*ページ本文*.
----------------------------------------
Domaine Georges MUGNERET-GIBOURG

Domaine Georges MUGNERET-GIBOURG

ドメーヌ・ミュニュレ・ジブール
ドメーヌ・ミュニュレ・ジブール

ドメーヌ・ジョルジュ・ミュニュレ・ジブール - しなやかで、凛とした力強さを持った味わい

2024.07.25
ドメーヌ・ミュニュレ・ジブール ▲ 案内人:マリー・アンドレ・ミュニュレ女史

しなやかで、凛とした力強さを持った味わい
ヴォーヌ・ロマネの名門を支える家族のチームワーク

2024.06.20 --- writer Kasahara

web サイト
https://www.mugneret-gibourg.com/

1. ヴォーヌ・ロマネ村の概要

今更改めて説明する必要もないと思われますが、念のため…。
世界で引く手数多の高級赤ワインを造り出す、ヴォーヌ・ロマネ村。村全体では約180ヘクタールの畑があり、その半分強がヴィラージュ・ワインを造りだし、残りの約半分がプルミエ・クリュとグラン・クリュとなっている。グラン・クリュがブルゴーニュ及び世界中のワインの頂点に立つであろう、ロマネ・コンティを含めて6つ。プルミエ・クリュにもクロ・パラントゥーやマルコンソールなど有名な畑ばかりがずらりと並ぶ。
----------------------------------------
*課題の目的*.
上にあるドメーヌ・ミュニュレ・ジブールの紹介記事を、最後の文の次から書き進めてください。

*提示された記録*.
----------------------------------------
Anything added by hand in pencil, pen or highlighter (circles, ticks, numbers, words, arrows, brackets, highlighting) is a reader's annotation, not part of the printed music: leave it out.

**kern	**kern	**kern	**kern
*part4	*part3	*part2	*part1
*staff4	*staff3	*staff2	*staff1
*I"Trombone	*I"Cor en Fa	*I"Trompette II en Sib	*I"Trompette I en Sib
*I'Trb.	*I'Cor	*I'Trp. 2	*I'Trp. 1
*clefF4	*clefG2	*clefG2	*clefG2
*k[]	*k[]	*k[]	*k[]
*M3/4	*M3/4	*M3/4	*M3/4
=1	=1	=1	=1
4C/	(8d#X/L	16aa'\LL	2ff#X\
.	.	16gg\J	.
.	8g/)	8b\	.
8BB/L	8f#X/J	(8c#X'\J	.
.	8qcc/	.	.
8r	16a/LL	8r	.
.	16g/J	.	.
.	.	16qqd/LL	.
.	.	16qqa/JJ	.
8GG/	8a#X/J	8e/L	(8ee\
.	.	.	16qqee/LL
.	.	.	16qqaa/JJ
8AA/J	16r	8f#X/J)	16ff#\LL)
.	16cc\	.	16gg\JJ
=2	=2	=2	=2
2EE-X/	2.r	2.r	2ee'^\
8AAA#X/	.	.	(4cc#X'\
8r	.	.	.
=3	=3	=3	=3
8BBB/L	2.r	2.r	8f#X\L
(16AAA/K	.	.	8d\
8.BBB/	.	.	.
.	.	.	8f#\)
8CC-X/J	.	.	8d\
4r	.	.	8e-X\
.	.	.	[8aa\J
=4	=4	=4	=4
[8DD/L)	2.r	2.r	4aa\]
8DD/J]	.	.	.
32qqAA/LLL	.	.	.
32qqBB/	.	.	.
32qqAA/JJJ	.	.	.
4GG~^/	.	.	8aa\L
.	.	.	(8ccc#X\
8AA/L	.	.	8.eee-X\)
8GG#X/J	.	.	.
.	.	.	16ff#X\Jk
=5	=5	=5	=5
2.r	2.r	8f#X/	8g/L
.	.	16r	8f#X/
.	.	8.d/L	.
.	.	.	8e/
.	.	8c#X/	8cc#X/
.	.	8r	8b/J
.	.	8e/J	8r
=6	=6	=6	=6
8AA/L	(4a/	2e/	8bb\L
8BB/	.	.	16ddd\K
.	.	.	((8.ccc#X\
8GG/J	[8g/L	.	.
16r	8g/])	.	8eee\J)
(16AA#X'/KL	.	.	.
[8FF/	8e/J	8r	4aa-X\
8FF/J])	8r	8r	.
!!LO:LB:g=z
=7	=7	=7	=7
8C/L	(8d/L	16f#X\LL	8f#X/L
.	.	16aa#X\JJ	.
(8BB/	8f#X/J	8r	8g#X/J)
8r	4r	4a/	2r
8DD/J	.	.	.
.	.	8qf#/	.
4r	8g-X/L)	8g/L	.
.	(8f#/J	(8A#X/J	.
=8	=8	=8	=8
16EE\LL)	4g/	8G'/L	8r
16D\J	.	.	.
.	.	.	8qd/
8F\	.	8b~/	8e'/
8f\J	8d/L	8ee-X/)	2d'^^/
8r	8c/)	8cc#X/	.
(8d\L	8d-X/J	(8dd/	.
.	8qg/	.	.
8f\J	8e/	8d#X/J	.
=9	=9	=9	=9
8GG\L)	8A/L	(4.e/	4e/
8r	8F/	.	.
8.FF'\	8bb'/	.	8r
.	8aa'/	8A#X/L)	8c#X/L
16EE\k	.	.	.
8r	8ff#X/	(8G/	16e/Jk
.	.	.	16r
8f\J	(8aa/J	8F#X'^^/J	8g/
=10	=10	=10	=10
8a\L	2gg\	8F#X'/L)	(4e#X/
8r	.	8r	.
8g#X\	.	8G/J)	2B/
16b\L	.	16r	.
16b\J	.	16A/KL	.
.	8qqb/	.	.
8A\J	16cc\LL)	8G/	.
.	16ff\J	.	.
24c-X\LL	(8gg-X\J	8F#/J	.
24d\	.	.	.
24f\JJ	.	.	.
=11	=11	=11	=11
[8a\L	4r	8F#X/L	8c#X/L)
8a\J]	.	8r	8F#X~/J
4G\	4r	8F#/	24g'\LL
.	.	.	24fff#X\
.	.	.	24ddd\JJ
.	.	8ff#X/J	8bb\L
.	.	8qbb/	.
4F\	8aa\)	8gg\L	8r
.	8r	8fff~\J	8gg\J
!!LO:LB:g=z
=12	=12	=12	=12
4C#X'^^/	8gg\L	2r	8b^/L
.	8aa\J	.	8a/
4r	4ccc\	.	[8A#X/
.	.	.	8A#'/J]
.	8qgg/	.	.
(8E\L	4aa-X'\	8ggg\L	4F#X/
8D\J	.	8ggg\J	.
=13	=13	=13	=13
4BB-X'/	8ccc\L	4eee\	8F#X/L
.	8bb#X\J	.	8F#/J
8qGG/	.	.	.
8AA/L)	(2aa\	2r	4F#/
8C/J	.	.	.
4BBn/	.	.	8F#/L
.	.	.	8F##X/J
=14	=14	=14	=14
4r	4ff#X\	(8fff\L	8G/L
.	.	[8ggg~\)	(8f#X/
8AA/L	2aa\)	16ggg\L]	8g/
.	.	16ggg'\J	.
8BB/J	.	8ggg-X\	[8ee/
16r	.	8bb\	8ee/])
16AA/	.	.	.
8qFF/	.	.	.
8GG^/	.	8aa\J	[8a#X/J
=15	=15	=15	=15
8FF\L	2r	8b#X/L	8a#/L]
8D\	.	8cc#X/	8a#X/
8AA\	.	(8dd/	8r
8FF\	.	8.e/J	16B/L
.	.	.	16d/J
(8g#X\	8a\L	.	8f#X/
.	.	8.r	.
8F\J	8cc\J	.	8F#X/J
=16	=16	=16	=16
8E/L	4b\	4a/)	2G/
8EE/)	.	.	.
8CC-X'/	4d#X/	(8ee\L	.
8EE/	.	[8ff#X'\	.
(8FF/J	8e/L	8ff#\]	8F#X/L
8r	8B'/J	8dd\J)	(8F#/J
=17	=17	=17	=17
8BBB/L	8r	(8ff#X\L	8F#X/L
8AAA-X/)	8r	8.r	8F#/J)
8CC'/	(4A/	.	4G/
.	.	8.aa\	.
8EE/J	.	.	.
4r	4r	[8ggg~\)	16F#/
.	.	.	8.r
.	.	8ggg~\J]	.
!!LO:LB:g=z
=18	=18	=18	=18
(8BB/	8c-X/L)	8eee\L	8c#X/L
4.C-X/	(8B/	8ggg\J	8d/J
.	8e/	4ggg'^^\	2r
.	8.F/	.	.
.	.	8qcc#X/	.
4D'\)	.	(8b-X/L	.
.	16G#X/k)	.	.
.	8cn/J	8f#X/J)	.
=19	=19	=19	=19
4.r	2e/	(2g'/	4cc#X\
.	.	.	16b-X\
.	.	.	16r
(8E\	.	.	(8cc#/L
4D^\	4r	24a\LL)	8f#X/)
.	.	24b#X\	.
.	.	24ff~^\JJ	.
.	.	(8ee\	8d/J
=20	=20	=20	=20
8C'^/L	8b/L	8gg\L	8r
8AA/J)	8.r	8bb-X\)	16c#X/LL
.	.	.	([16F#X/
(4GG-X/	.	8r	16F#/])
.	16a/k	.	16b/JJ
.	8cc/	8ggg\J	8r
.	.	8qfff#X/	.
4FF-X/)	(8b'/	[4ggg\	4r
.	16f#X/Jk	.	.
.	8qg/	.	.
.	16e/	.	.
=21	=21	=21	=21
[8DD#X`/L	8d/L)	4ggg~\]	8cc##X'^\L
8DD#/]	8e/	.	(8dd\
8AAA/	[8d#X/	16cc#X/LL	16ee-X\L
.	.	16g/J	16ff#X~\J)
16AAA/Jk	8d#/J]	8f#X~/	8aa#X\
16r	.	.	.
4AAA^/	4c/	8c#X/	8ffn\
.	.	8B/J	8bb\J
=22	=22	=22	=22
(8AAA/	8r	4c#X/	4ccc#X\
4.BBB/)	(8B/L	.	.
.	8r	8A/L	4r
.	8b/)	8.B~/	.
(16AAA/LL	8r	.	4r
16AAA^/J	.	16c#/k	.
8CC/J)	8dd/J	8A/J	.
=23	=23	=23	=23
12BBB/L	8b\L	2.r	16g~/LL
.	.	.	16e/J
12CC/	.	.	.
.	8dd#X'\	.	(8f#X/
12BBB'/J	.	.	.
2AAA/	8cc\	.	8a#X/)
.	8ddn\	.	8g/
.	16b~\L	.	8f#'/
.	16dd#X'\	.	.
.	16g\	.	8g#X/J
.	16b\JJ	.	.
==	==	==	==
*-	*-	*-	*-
----------------------------------------
*以下の結果*.
著名な生産者を挙げていくにも、これまた有名かつ歴史のあるドメーヌばかりと、人気が高いのも至極当然といえるだろう。ワインの味わいについては一般的に香りが華やかで、味わいは繊細と、これまた日本人が好みのタイプ。有名畑×著名生産者×エレガントな味わい、と3拍子そろったこの村はやはりマーケティング上も非常に引きが強いわけで、価格については他のコート・ド・ニュイのどのアペラシオンよりも一般的に高い。

さてそうした中でもこのドメーヌ・ジョルジュ・ミュニュレ・ジブールはヴォーヌ・ロマネ村でも名門一族。ミュニュレという名称が他でもよく見聞きするのは、このヴォーヌ・ロマネ村で多くいる名前だから。

2. ワイナリーの歴史

ドメーヌ入り口 ▲ ドメーヌ入り口
正面に見えるの青い屋根の家がオーベルジュの「ラ・メゾン・ド・ジャクリーヌ」 ▲ 正面に見えるの青い屋根の家がオーベルジュの「ラ・メゾン・ド・ジャクリーヌ」

ジャンヌ・ジブール氏

ジャンヌ・ジブール氏が1928年にアンドレ・ミュニュレと結婚し、1933年にドメーヌ・ミュニュレ・ジブールを設立。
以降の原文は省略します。